Es difícil establecer ese momento. La altísima calidad jurídica de sus integrantes en el pasado se fue deteriorando, como suele ocurrir en el aparato estatal, de forma casi imperceptible, hasta que en cierto momento aparece toda la deformidad: causas postergadas, apelaciones para suspender juicios por derechos humanos, reclamaciones por la Ley Emilia o por conflictos laborales, en fin, todo un tráfago de menudencias con las que abogados astutos han conseguido enredar a los ministros y llevarlos, incluso, a conflictos con la Corte Suprema. Nadie supo poner coto a esa conversión del tribunal en una oficina de partes para todo tipo de truculencias; más bien se alimentó esa tendencia golosa de toda judicatura por expandir su jurisdicción.

En alguna ronda de sustitución, o quizás en varias, integrar el Tribunal Constitucional pasó a ser un premio de consuelo para negocios internos de los partidos, y poco a poco se llegó a la situación actual: un empate entre ministros “opositores” y “oficialistas”, con una presidenta que tiene la facultad de dirimir, pero que, mire por dónde, fue jefa del Segundo Piso en el otro gobierno de Piñera. ¿Suena absurdo?

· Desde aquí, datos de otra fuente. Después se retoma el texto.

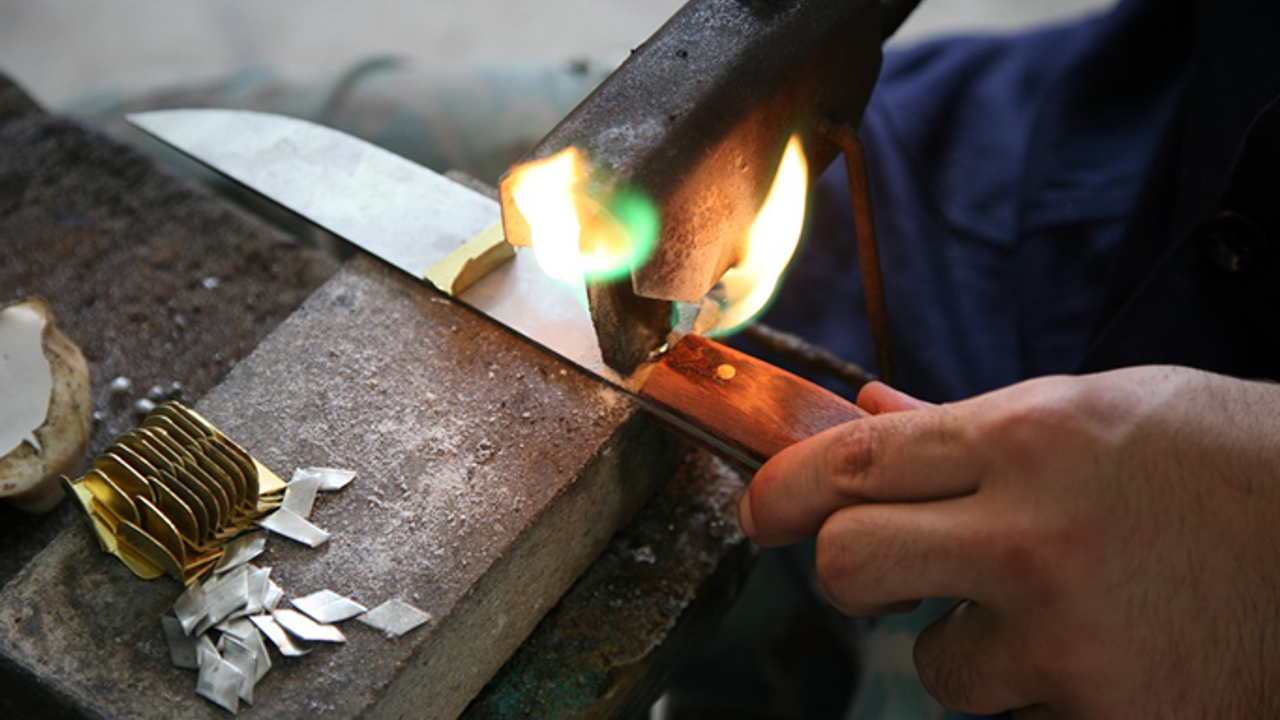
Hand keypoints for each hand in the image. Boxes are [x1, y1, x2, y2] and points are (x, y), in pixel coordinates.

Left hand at [739, 366, 1279, 718]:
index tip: (764, 510)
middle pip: (852, 568)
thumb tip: (868, 413)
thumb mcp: (1099, 410)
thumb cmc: (1225, 460)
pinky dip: (1045, 696)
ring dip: (974, 647)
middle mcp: (1035, 540)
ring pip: (941, 667)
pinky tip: (1109, 654)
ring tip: (1061, 612)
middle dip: (849, 569)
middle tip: (886, 567)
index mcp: (1027, 441)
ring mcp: (1072, 644)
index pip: (852, 466)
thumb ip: (969, 423)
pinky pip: (1020, 719)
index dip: (782, 490)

Por cierto: nadie espera que los ministros se caractericen por una imparcialidad angelical, pero esta estridente alineación política de hoy convierte en una mala broma la idea de un órgano de control que está por sobre otras instituciones más contingentes y que carga con la solemne misión de vigilar la coherencia de las decisiones públicas.

El parlamentarismo suele ser enemigo de este tipo de órganos que, a su juicio, limitan su soberanía. A menudo, los parlamentos confían más en su sabiduría de lo que los hechos confirman. Pero es sardónico que los miembros del tribunal crean, o sepan, que el fallo del lunes pasado lo liquidó para la próxima discusión constitucional. Está por verse si los futuros constituyentes estiman que se necesita un órgano con las funciones que éste tuvo –las originales, no las inflacionarias. Para eso falta bastante más de un año, tiempo en el que aún podría recuperar algo de su prestigio. Nada es imposible.

Pero es seguro, seguro, que de mantener su configuración y sus conductas actuales, el tribunal no podrá sobrevivir. Será uno de esos casos en que sus propios miembros hayan logrado que, tras la última paletada, nadie diga nada.